* _Çıkarılan metin_:
Ekonomiyi iyileştirme girişimleri
Siyasi partiler, Güney Sudan'ın ayrılmasından sonra Ulusal Mutabakat Hükümeti'ne katılırken Ulusal Ümmet Partisi ve Demokratik Birlik Partisi gibi genellikle aynı ailenin üyeleri olan liderlerinden bazılarını cumhurbaşkanı yardımcılığına ya da bakanlıklara getirerek Beşir rejimi ile mücadeleye devam ettiler.
Geriye kalan partiler ise muhalefet kanadında yer aldı.
Rejime karşı gerçek bir muhalefetin olmadığı bu dönemde, sivil güçler tarafından sürekli eleştirilen Hızlı Destek Kuvvetleri (HDK) ile muhalif siyasi güçler arasında uyum sağlanamadı.
Sadık el-Mehdi, 2014 yılının mayıs ayında düzenlediği basın toplantısında HDK'yı Darfur ve Kordofan'daki çatışmaları sırasında büyük ihlaller işlemekle suçladı.
Bu yüzden Mehdi, Beşir rejimi tarafından tutuklandı. Yaklaşık iki ay tutuklu kalan Mehdi, 15 Haziran'da serbest bırakıldı.
Mehdi, HDK'nın Sudan Meclisi tarafından onaylanan bir yasa uyarınca orduya entegre edilmesiyle 2017 yılında Sudan'ı terk etti.
Ardından 19 Aralık 2018'de Londra'da kendi kendine sürgünde yaklaşık bir yıl geçirdikten sonra Hartum'a geri döndü.

* _Veri kümesi_:
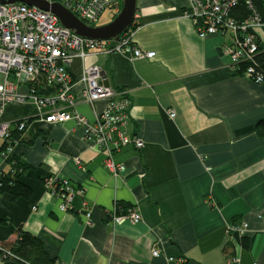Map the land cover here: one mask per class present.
Listing matches in <instances>:
<instances>
[{"label": "crops", "instance_id": "crops-1", "mask_svg": "<svg viewBox=\"0 0 264 264\" xmlns=\"http://www.w3.org/2000/svg\"><path fill=\"white\" fill-rule=\"evenodd\" d=\"M190 12L186 0H137L130 33L154 60L118 53L76 58L70 67L75 111L90 122L107 102L88 103L79 83L87 66H101L110 86L130 96L127 131L144 147L113 154L122 173L85 142L75 122L43 121L28 85L10 78L24 100L9 104L0 122L35 119L31 143L11 153L30 166L20 180L32 194H0V249L22 229L61 264H264V139L256 131L264 83L236 72L226 53L228 33L201 39ZM253 31L264 53V27ZM11 156L0 154V178ZM52 179L78 188L76 210L61 209L63 200L46 186ZM118 204L136 210L140 222L113 224ZM234 221L248 225V249L228 235ZM0 264L17 262L0 254Z\"/></svg>", "mask_w": 264, "mask_h": 264}, {"label": "built area", "instance_id": "built-area-1", "mask_svg": "<svg viewBox=\"0 0 264 264\" xmlns=\"http://www.w3.org/2000/svg\"><path fill=\"white\" fill-rule=\"evenodd\" d=\"M49 4H59L87 26L94 27L107 13L118 14L122 0H43ZM190 6V15L201 39L229 34L231 45L226 53L239 74L255 84H263L264 77L253 65L261 52V46L253 31L254 27L263 26L253 0H243L248 11L245 20L233 17L234 9L240 0H186ZM118 53H130L135 59L154 60L155 53L143 51L135 45L133 35L128 31L119 40L96 41L83 39L63 27L59 19L51 12L42 11L22 3H0V115L11 103L22 102L24 97L18 94V86L10 81L14 77L24 82L29 88V98L36 105L40 116L48 124L61 125L73 121L82 130L86 143L94 146L104 155L110 167L119 174L125 166H114L112 156L127 146L137 150L144 147L141 139L127 131L131 112V99L127 91L117 90L107 85V77L97 64L85 68L79 83L85 85L84 94L90 105L106 101L105 110L95 121L90 122L75 111V84L70 73L73 61L86 60L91 56L109 57ZM49 94L45 92L49 91ZM45 91V92H44ZM42 92V93H40ZM68 109H71L69 112ZM171 113L170 117L174 118ZM11 125L0 122V139L8 137ZM26 128V122L19 124V130ZM12 148L5 159L11 156ZM55 180L46 182L47 188L54 193ZM64 182L67 195L63 200L62 210H68L76 192L69 181ZM85 219L89 222L91 214L85 210ZM113 224L129 221L139 223L140 215L134 209L127 214L112 217ZM248 225H229L228 235L244 236ZM153 256H158L153 251ZM237 259H231V264Z\"/></svg>", "mask_w": 264, "mask_h": 264}, {"label": "trees", "instance_id": "trees-1", "mask_svg": "<svg viewBox=\"0 0 264 264\" xmlns=\"http://www.w3.org/2000/svg\"><path fill=\"white\" fill-rule=\"evenodd\" d=\"M256 11L264 20V0H253ZM117 15V14H116ZM113 19L115 18V16ZM233 17L238 20H245L248 17V11L245 7V3L243 0H240L239 5L233 11ZM255 69L259 71L264 77V53H260L253 63ZM245 66L240 67L239 74H242ZM45 92V91H44ZM42 93V92H40ZM50 90L45 92V94H49ZM35 119H27L24 120L26 122V128L23 130H19V124L22 121H18L11 125L10 132L7 138L4 139L3 146L0 149V154L7 156V151L9 149H13L14 146L18 143H31L29 139L28 131L30 125ZM257 135L262 140L264 139V119L261 120L256 127ZM9 169L7 172L2 173L0 178V194H8L13 199L19 198H28L32 194V189L21 182L22 175L30 169L26 163L21 161L20 159L11 156V159L8 161ZM71 184V183H70ZM72 189L76 192H79L75 186L71 184ZM55 190L54 192L59 196L67 195V192L64 188L63 180L56 179L55 180ZM78 191V192H77ZM77 195H74L72 205L68 210H76L75 199ZM127 213V207H124L120 204L117 205V213L118 215H124ZM233 226L240 225L237 224L236 221L232 222ZM237 237L244 249H248L249 241L246 237L234 235ZM0 254L4 259H13L17 262V264H61L56 259L51 258L45 250V246L43 242L36 236L24 232L22 229H18L16 231V239L6 245L1 246ZM8 253V254H7Z\"/></svg>", "mask_w": 264, "mask_h": 264}, {"label": "water", "instance_id": "water-1", "mask_svg": "<svg viewBox=\"0 0 264 264\" xmlns=\"http://www.w3.org/2000/svg\"><path fill=\"white\" fill-rule=\"evenodd\" d=\"M17 2L36 7L45 12H51L66 29L83 39L96 41L119 40L130 31L137 11V0H122L118 14L110 23L91 27L78 20L72 13L56 3L49 4L43 0H0L1 4ZM103 74L105 73L103 72ZM107 85H109V82H107Z\"/></svg>", "mask_w": 264, "mask_h": 264}, {"label": "rangeland", "instance_id": "rangeland-1", "mask_svg": "<svg viewBox=\"0 0 264 264\" xmlns=\"http://www.w3.org/2000/svg\"><path fill=\"white\" fill-rule=\"evenodd\" d=\"M112 17H113V15L111 14V12L105 13L101 17L100 21L95 26H102V25L110 23L113 20Z\"/></svg>", "mask_w": 264, "mask_h": 264}]
</instances>
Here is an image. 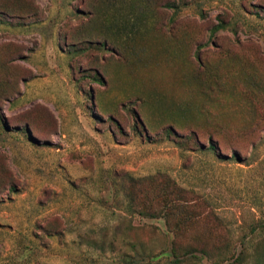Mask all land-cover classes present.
I'll use <instances>...</instances> for the list:
<instances>
[{"label":"rangeland","instance_id":"1","mask_svg":"<svg viewBox=\"0 0 264 264\" xmlns=\"http://www.w3.org/2000/svg\"><path fill=\"white\" fill-rule=\"evenodd\" d=\"M176 258L264 264V0H0V264Z\"/></svg>","mask_w":264,"mask_h":264},{"label":"crops","instance_id":"2","mask_svg":"<svg viewBox=\"0 0 264 264\" xmlns=\"http://www.w3.org/2000/svg\"><path fill=\"white\" fill-rule=\"evenodd\" d=\"M30 70H31V75L21 84V90H20V93L16 96V100H18V103H22L23 99L27 97L25 102H27V99H28V101L31 100L37 103H41L44 106H46L51 112L56 113V105L54 101L50 99L53 96V94L43 95L41 93L39 94L37 93L35 95H31V94L28 95V92H30V89L32 86L35 87L37 83H39L41 80L46 78V74L44 71H42L40 66H34ZM24 103L23 105H25Z\"/></svg>","mask_w":264,"mask_h":264},{"label":"trees","instance_id":"3","mask_svg":"<svg viewBox=\"0 0 264 264\" xmlns=\"http://www.w3.org/2000/svg\"><path fill=\"white\" fill-rule=\"evenodd\" d=\"M3 92H5V91L3 90ZM44 107H46V106H44ZM46 108H47V107H46ZM47 109H48V108H47ZM48 110H49V109H48ZM31 114H33V113H31ZM27 124H28V125H26V126L31 127V126H29V125H30L29 122H28ZM235 259H236V260H235L236 262H238V261H239V262H242V259H241L240 257H239V258H238V257H235ZM240 259H241V260H240ZM179 262H180V261H179L177 258L171 260V264H178Z\"/></svg>","mask_w":264,"mask_h":264}]
</instances>
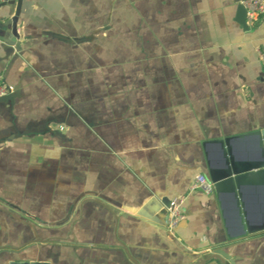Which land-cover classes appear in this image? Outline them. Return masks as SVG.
Returning <instances> with one entry per match:
<instances>
[{
    "label": "crops",
    "instance_id": "obj_1",
    "mask_svg": "<svg viewBox=\"0 0 264 264\" xmlns=\"http://www.w3.org/2000/svg\"><path fill=\"white\" fill-rule=\"evenodd\" d=\"M240 4L22 0L19 47L0 39V264H264V233L228 242L214 191L191 190L223 163L205 142L264 128V16ZM246 194L259 218L264 188Z\"/></svg>",
    "mask_w": 264,
    "mask_h": 264
},
{
    "label": "water",
    "instance_id": "obj_2",
    "mask_svg": "<svg viewBox=\"0 0 264 264\" xmlns=\"http://www.w3.org/2000/svg\"><path fill=\"white\" fill-rule=\"evenodd\" d=\"M243 1V0H241ZM22 0H17L15 14L11 18L10 28H1L6 34L14 37L15 41L10 42L8 36L0 38L7 44L5 52L8 55L19 47L17 43V21L21 11ZM239 17L244 25L245 8L243 4L239 5ZM12 95L2 96L0 100L11 99ZM252 138L257 146V154L250 156H237L234 151V143ZM215 144L222 151L223 163L221 165H212L208 161V179L213 183L214 193L218 198L221 208L223 222L228 242L243 240L249 236L264 233V213L259 218L250 216L248 208L246 188L263 187L264 188V128L255 129L246 133L216 138L205 142ZM229 197L233 221L225 216L224 199ZM233 222V226L232 223ZM217 258H228L227 253L219 248L213 253ZM13 264H48L43 261H16Z\"/></svg>",
    "mask_w": 264,
    "mask_h": 264
},
{
    "label": "built area",
    "instance_id": "obj_3",
    "mask_svg": "<svg viewBox=\"0 0 264 264\" xmlns=\"http://www.w3.org/2000/svg\"><path fill=\"white\" fill-rule=\"evenodd\" d=\"M3 0H0V4ZM245 8L246 19L249 24H256L264 16V0H243ZM14 91V87L8 83L0 82V97L11 95ZM200 189L205 192H213V183L204 174H198L192 185L191 190ZM182 201H174L169 206V218L167 227L169 230H174L176 226L183 219L184 215L181 211Z\"/></svg>",
    "mask_w": 264,
    "mask_h": 264
}]
</instances>
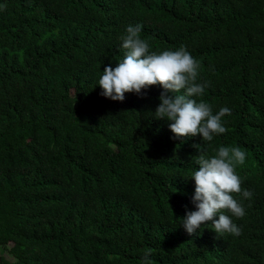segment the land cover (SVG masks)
Here are the masks:
<instances>
[{
	"label": "trees",
	"instance_id": "trees-1",
	"mask_svg": "<svg viewBox=\"0 0 264 264\" xmlns=\"http://www.w3.org/2000/svg\"><path fill=\"white\" fill-rule=\"evenodd\" d=\"M137 24L150 51L199 61L193 98L231 110L226 133L176 138L155 119L161 85L101 95ZM221 146L247 153L236 171L253 195L233 193L246 214L221 210L241 234L209 221L189 235V178ZM147 250L152 264H264V0H0V264H143Z\"/></svg>",
	"mask_w": 264,
	"mask_h": 264
},
{
	"label": "clouds",
	"instance_id": "clouds-1",
	"mask_svg": "<svg viewBox=\"0 0 264 264\" xmlns=\"http://www.w3.org/2000/svg\"><path fill=\"white\" fill-rule=\"evenodd\" d=\"M142 28L137 24L125 29L121 36L125 56L114 68L111 65L104 68L98 82L103 90L101 95L123 102L125 93L134 92L143 98L146 93L142 89L161 85L164 91L154 112L155 119L171 122L169 128L176 138L201 135L204 142H211L214 136L226 133L223 118L231 115V110L223 107L214 114L207 102L193 98L202 96L207 86L197 82L199 61L184 46L175 51H150L148 41L141 38ZM195 147L200 149V145ZM197 157L199 168L189 178L195 181L192 203L196 210L187 211L181 225L193 235L211 221L218 235H240L241 228L221 210H228L236 218L246 214L242 202L233 196L235 193L250 199L253 195L241 185V175L236 171L245 163L246 151L239 146H221L215 155L208 156L200 150ZM150 255L151 250H147L143 264H152ZM229 256L230 252L222 259L226 262Z\"/></svg>",
	"mask_w": 264,
	"mask_h": 264
}]
</instances>
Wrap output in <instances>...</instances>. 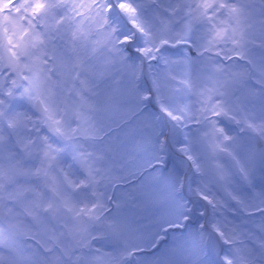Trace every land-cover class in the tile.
<instances>
[{
	"label": "rangeland",
	"instance_id": "rangeland-1",
	"mask_svg": "<svg viewBox=\"0 0 264 264\" xmlns=\"http://www.w3.org/2000/svg\"><path fill=\"white\" fill-rule=\"evenodd\" d=\"M1 196L0 264H264V0H0Z\"/></svg>",
	"mask_w": 264,
	"mask_h": 264
},
{
	"label": "water",
	"instance_id": "water-1",
	"mask_svg": "<svg viewBox=\"0 0 264 264\" xmlns=\"http://www.w3.org/2000/svg\"><path fill=\"white\" fill-rule=\"evenodd\" d=\"M36 107L40 111L43 110V107L39 100L36 101ZM255 141H256L257 148L258 149L261 148V145H263V141L260 140V137L257 134H255ZM48 191L52 197L57 198V195L52 189H48ZM6 204H7V198L5 196H1L0 197V219H3V217L6 216V211H5Z\"/></svg>",
	"mask_w": 264,
	"mask_h": 264
}]
</instances>
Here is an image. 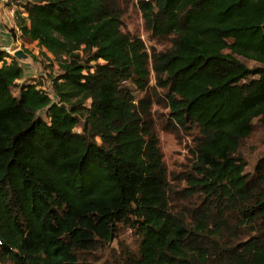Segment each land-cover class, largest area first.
<instances>
[{
	"label": "trees",
	"instance_id": "obj_1",
	"mask_svg": "<svg viewBox=\"0 0 264 264\" xmlns=\"http://www.w3.org/2000/svg\"><path fill=\"white\" fill-rule=\"evenodd\" d=\"M132 3L170 49L122 31ZM19 5L24 42L59 64L58 102L0 52V264H84L122 227L138 249L116 264H264V158L247 173L241 154L264 126V0ZM152 74L171 128L197 132L182 189L151 118Z\"/></svg>",
	"mask_w": 264,
	"mask_h": 264
},
{
	"label": "rangeland",
	"instance_id": "obj_2",
	"mask_svg": "<svg viewBox=\"0 0 264 264\" xmlns=\"http://www.w3.org/2000/svg\"><path fill=\"white\" fill-rule=\"evenodd\" d=\"M122 31L132 36L142 39L149 53L153 50L166 51L171 48L169 40H157L151 37L145 28L142 14L139 12L135 3H132L128 12L123 18ZM38 48V47H36ZM28 49H31L28 47ZM32 48V50H34ZM0 52L5 53L2 49ZM38 53V52H37ZM38 57L37 64L33 68H26V76L32 77L29 81H37L44 85V81H52L59 74V64L50 54H35ZM241 62L249 68L256 67L254 62L246 61L239 58ZM46 76V79L44 78ZM43 79H45L43 81ZM132 87V86H130ZM134 96L137 101L145 97V93L137 91L133 88ZM150 98L152 101L151 118L155 128V133L159 139V146L163 155V161L168 171L169 179L177 189L185 187L184 182H180V178L192 169L194 161L193 149L196 131H185L170 126V111L166 107L165 95L166 91L156 87L154 76L152 74L150 90ZM82 132V129H77ZM241 154L245 156L248 167L247 173H253L257 162L264 158V126L256 125L254 134L243 144ZM138 249V241L133 230L122 227L118 238L110 244L106 250L87 256L84 264H116L120 255L129 252H136ZM96 255V256H95Z\"/></svg>",
	"mask_w": 264,
	"mask_h": 264
},
{
	"label": "crops",
	"instance_id": "obj_3",
	"mask_svg": "<svg viewBox=\"0 0 264 264\" xmlns=\"http://www.w3.org/2000/svg\"><path fill=\"white\" fill-rule=\"evenodd\" d=\"M19 3H21V0H0V50L9 47L15 52L23 50L31 53L28 60L19 61L25 71V80L23 82H26L29 81L27 79L32 78L26 76V68H33V65L37 64L38 57L35 54H39L40 49L36 48V44H26L22 38L16 17L17 13L23 11ZM28 47L31 49H28ZM34 47L35 49L32 50Z\"/></svg>",
	"mask_w": 264,
	"mask_h": 264
},
{
	"label": "built area",
	"instance_id": "obj_4",
	"mask_svg": "<svg viewBox=\"0 0 264 264\" xmlns=\"http://www.w3.org/2000/svg\"><path fill=\"white\" fill-rule=\"evenodd\" d=\"M8 56L13 57L15 51H13L11 48L9 47H5L2 49ZM44 78L46 79V76L44 75ZM43 79V81L45 80ZM39 89H41L42 91H44L51 99L53 102L57 103L58 102V97L56 95V92L53 88V82L48 80V81H44V85L40 86Z\"/></svg>",
	"mask_w": 264,
	"mask_h": 264
},
{
	"label": "water",
	"instance_id": "obj_5",
	"mask_svg": "<svg viewBox=\"0 0 264 264\" xmlns=\"http://www.w3.org/2000/svg\"><path fill=\"white\" fill-rule=\"evenodd\" d=\"M13 57L18 61H26L29 59V55L26 54L23 50L16 51Z\"/></svg>",
	"mask_w": 264,
	"mask_h": 264
}]
</instances>
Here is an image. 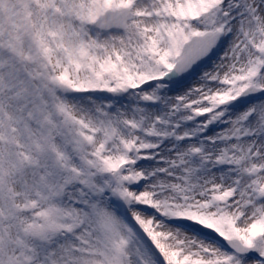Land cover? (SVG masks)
I'll use <instances>...</instances> for the list:
<instances>
[{
  "label": "snow or ice",
  "instance_id": "snow-or-ice-1",
  "mask_svg": "<svg viewBox=\"0 0 264 264\" xmlns=\"http://www.w3.org/2000/svg\"><path fill=\"white\" fill-rule=\"evenodd\" d=\"M0 264H264V0H0Z\"/></svg>",
  "mask_w": 264,
  "mask_h": 264
}]
</instances>
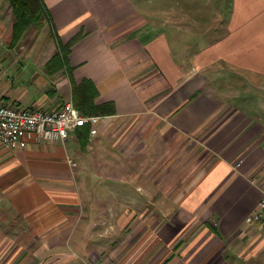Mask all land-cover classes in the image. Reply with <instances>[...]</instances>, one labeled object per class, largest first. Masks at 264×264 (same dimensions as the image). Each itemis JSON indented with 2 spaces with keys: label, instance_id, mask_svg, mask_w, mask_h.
I'll use <instances>...</instances> for the list:
<instances>
[{
  "label": "crops",
  "instance_id": "1",
  "mask_svg": "<svg viewBox=\"0 0 264 264\" xmlns=\"http://www.w3.org/2000/svg\"><path fill=\"white\" fill-rule=\"evenodd\" d=\"M43 1L48 20L28 30L20 53L13 48L20 68L33 63L32 89L4 75L0 98L77 107L74 82L87 79L95 102H114L116 113L101 116L86 148L76 132L0 148V264H264V226L246 220L264 194V0ZM13 25L9 0H0V43L10 46ZM79 33L72 73L49 68L59 43ZM233 77L241 83L224 85ZM147 141L166 142L168 157L197 148L199 160L171 193L173 210L139 227L128 207L153 188L139 193ZM101 182L118 195L96 208L81 184ZM102 209L121 221L109 236L96 224Z\"/></svg>",
  "mask_w": 264,
  "mask_h": 264
},
{
  "label": "rangeland",
  "instance_id": "2",
  "mask_svg": "<svg viewBox=\"0 0 264 264\" xmlns=\"http://www.w3.org/2000/svg\"><path fill=\"white\" fill-rule=\"evenodd\" d=\"M136 1L137 3H139V0ZM160 1L164 2L167 0H160ZM192 1L194 0H176L174 4L177 6H179L180 4L182 6L183 5L189 6L190 4H192ZM214 1L215 0H213V2ZM170 2L165 3V5L169 4ZM211 3L212 0H209L208 4L211 5ZM32 29H35V27H32ZM19 50H20V45L17 47L16 52L20 53ZM13 54L15 56H18V54L14 52L13 48L8 46L7 42L0 43V68L3 72L0 77H3L5 75V77H7L10 81L16 82V85H20L21 82H23L22 79H24L25 81L23 83L25 84L26 82L27 86L32 89V87L30 86L31 83L28 82L29 81L28 79L32 77V72L34 67L33 66L30 67V65L33 63H29V62L26 63V66L28 65L27 69H22L20 68V63H18V61H14L16 57ZM225 82L227 83H225L224 85L227 84L236 85L238 83H241L238 81V77H233L229 81L226 80ZM30 91L32 92V90ZM248 95H252V93L250 92ZM67 97L68 94L66 95L65 98ZM141 144L142 142L139 141V146ZM195 144H197V141L193 140L192 145L194 146ZM146 148L149 151H146V153L144 154L139 153V188H140L139 193H141L142 191L144 192L145 190L143 189L146 188L147 186H153V188L147 191L148 193L146 195L150 196L148 199L147 198L145 199V197L139 198V208L136 206L128 207L130 212H132L134 209L137 208L139 212V227H144L147 223L151 224L152 223L151 219L155 218V216H157L156 214L160 213L161 215H164L166 214V212H168L167 210H173V205L171 200L173 196H171V193H173L174 190L177 189L180 184H182L184 181H186L189 178L190 172H185V171H189L190 170L189 167L195 166L196 165L195 163L199 160V156L197 155L196 152L197 148L195 149V151L193 150V152L190 155H186L185 152H180L178 154L176 153L174 156H169V157L167 154L168 144L166 142L161 141L160 144L159 143L157 144L156 141H147ZM158 150L159 152H157ZM100 158L101 159L99 160V163H102L103 160L102 153ZM108 159H107L108 162L111 164L110 158ZM111 159L113 160V158ZM132 163L133 161L131 162V164ZM158 164L161 167L164 165V169H161L159 172H157L155 168H152ZM168 166H170V168ZM174 166H176V168L172 170ZM168 168L173 172L168 174L169 172ZM84 184L85 183L81 184L82 185L81 192L86 195L89 192L91 193L93 200L98 203V205L94 204L95 205L94 207L96 208H104V206L100 203H104L105 205V202L109 200L111 196L114 198V195L115 196L118 195L115 189L112 190L110 188H108L109 190V194H108L104 182L96 183L95 184L96 188L92 190L91 188L90 190H88L84 186ZM92 185L94 187V183H92ZM171 187H173V189H171V191L169 192L168 190ZM103 214H104V209L100 211L99 218L96 224L100 229L106 231L105 236H109V232L111 233L121 228L122 226L121 221L119 222L118 220H114V221L106 220L103 218L104 216ZM122 222L124 223V221ZM87 223L89 224V221ZM81 226L82 228L87 227L84 224H82ZM195 227L196 225L193 226L192 228ZM107 230H109V232H107ZM103 239L104 237L100 239L99 242L100 244L109 243L108 237H106V239L104 240ZM94 240L96 241L97 239Z\"/></svg>",
  "mask_w": 264,
  "mask_h": 264
},
{
  "label": "built area",
  "instance_id": "3",
  "mask_svg": "<svg viewBox=\"0 0 264 264\" xmlns=\"http://www.w3.org/2000/svg\"><path fill=\"white\" fill-rule=\"evenodd\" d=\"M0 68V76L2 75ZM102 117L84 115L72 99L60 108H23L0 98V148L28 147L30 142L67 141L80 126L91 125V137L99 132ZM250 224L264 226V194L259 208L247 216Z\"/></svg>",
  "mask_w": 264,
  "mask_h": 264
},
{
  "label": "trees",
  "instance_id": "4",
  "mask_svg": "<svg viewBox=\"0 0 264 264\" xmlns=\"http://www.w3.org/2000/svg\"><path fill=\"white\" fill-rule=\"evenodd\" d=\"M12 14L14 16L13 38L10 47L15 48L21 45L23 38L28 30L35 27H42L44 20L47 19V9L43 0H9ZM82 33L74 36L67 43H59V53L49 62V68L52 65L56 66V71L67 66L72 73V68L68 64V56L71 47L81 39ZM98 95V90L91 80H83L80 84L74 82V96L77 101L79 111L84 115H111L116 113V105L114 102H106L97 104L95 99ZM91 125L80 126L76 130L77 138L81 146L87 147L91 140Z\"/></svg>",
  "mask_w": 264,
  "mask_h": 264
}]
</instances>
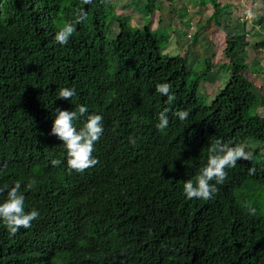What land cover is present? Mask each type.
<instances>
[{
    "label": "trees",
    "instance_id": "trees-1",
    "mask_svg": "<svg viewBox=\"0 0 264 264\" xmlns=\"http://www.w3.org/2000/svg\"><path fill=\"white\" fill-rule=\"evenodd\" d=\"M156 9L145 0L150 17ZM80 10L86 19L77 23ZM130 20L108 0H0V185L19 181L25 209L40 213L15 236L0 223V264H264V117L256 114L263 93L248 78L264 76V67L230 57L219 65L228 79L205 105L199 83L211 63L196 73L184 56L163 53L150 24ZM66 23L76 32L60 45L54 37ZM236 46L226 39L224 53ZM160 83L171 85V104L156 92ZM63 87L76 95L56 98ZM80 105L103 117L104 131L93 153L99 163L76 172L50 131L55 108ZM164 108L170 123L161 131ZM217 138L246 144L254 157L227 169L212 199L189 200L182 181L206 163Z\"/></svg>",
    "mask_w": 264,
    "mask_h": 264
},
{
    "label": "rangeland",
    "instance_id": "rangeland-1",
    "mask_svg": "<svg viewBox=\"0 0 264 264\" xmlns=\"http://www.w3.org/2000/svg\"><path fill=\"white\" fill-rule=\"evenodd\" d=\"M108 1L113 3L116 13L130 14L132 25L148 23L151 29L162 35L161 46L166 55L184 56L187 67L198 74L209 68L207 61L211 63L208 81L199 83V95L205 105L228 79L229 72L219 65L228 63L230 57L244 60L250 67H264V46L261 47L263 50L254 49L257 42L264 41V31L258 27L264 24V0H215L222 6L216 8L219 17L224 19L220 20L221 27L212 19L213 0H152L157 9L151 17L143 10L145 0H138L135 4H131L133 0ZM226 5L229 7L225 8ZM228 12L229 18H226ZM226 39L238 40L237 50L231 56L224 53ZM256 74L249 73L248 78L258 93L262 88L263 96L259 98L261 104L256 114L264 117V76Z\"/></svg>",
    "mask_w": 264,
    "mask_h": 264
},
{
    "label": "clouds",
    "instance_id": "clouds-1",
    "mask_svg": "<svg viewBox=\"0 0 264 264\" xmlns=\"http://www.w3.org/2000/svg\"><path fill=\"white\" fill-rule=\"evenodd\" d=\"M91 2L92 0H82L85 5L91 4ZM84 19H86V13L80 10L77 23H82ZM75 32V24L66 23L56 32L55 42L60 45L68 44ZM170 91L171 85L168 83L156 85V92L166 96L169 104L175 100L174 94H170ZM75 95L76 92L73 88L63 87L56 93V98L71 100ZM54 112L55 117L50 134L62 141L66 151L68 170L83 172L97 165L99 161L93 156V153L96 150L95 144L104 131L103 117L95 113L89 114L86 105H80L75 110L55 108ZM168 112L169 109L164 108L158 113V123L155 125L158 130L162 131L169 127ZM175 116L180 121H185L189 117V112L178 110ZM78 122L80 127H77ZM129 143L134 144L135 139L130 137ZM253 157L254 152L248 150L246 144L237 143L233 146L219 138L209 141L206 163L198 169L194 177L182 181L185 197L189 200L212 199L219 191L217 186L224 184L228 176L227 169L235 168L238 161H251ZM50 163L56 167L61 164V160L51 159ZM248 172L250 175H254L255 169L249 168ZM35 183V179H30L26 187L31 190ZM0 194H6V198L0 201V223L3 224L11 236H15L21 228H30L32 222L39 218L40 213L38 210L25 209V195L21 191L19 181L12 186L8 184L0 185ZM255 211V208H250L249 214L254 215Z\"/></svg>",
    "mask_w": 264,
    "mask_h": 264
},
{
    "label": "crops",
    "instance_id": "crops-1",
    "mask_svg": "<svg viewBox=\"0 0 264 264\" xmlns=\"http://www.w3.org/2000/svg\"><path fill=\"white\" fill-rule=\"evenodd\" d=\"M250 17H251V16H250ZM250 17H249V18H250ZM249 18H248V19H249ZM254 18H255V17H254Z\"/></svg>",
    "mask_w": 264,
    "mask_h": 264
}]
</instances>
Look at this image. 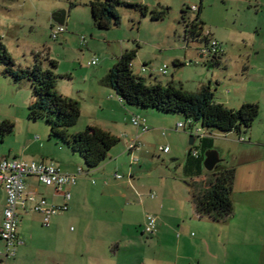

* _Görev_: Sudan siyasetiyle ilgili metinde "Ekonomiyi iyileştirme girişimleri" ve "arasında uyum sağlanamadı." ifadeleri de dahil olmak üzere bu ikisi arasındaki kısmı yeniden yazın; "Beşir" adını "El-Beşir" olarak değiştirin. Satırlar, Sudan siyasetiyle ilgili metinden bağımsız ayrı bir malzemedir.

* _Çözüm_:
Ekonomiyi iyileştirme girişimleri
Siyasi partiler, Güney Sudan'ın ayrılmasından sonra Ulusal Mutabakat Hükümeti'ne katılırken Ulusal Ümmet Partisi ve Demokratik Birlik Partisi gibi genellikle aynı ailenin üyeleri olan liderlerinden bazılarını cumhurbaşkanı yardımcılığına ya da bakanlıklara getirerek El-Beşir rejimi ile mücadeleye devam ettiler.
Geriye kalan partiler ise muhalefet kanadında yer aldı.
Rejime karşı gerçek bir muhalefetin olmadığı bu dönemde, sivil güçler tarafından sürekli eleştirilen Hızlı Destek Kuvvetleri (HDK) ile muhalif siyasi güçler arasında uyum sağlanamadı.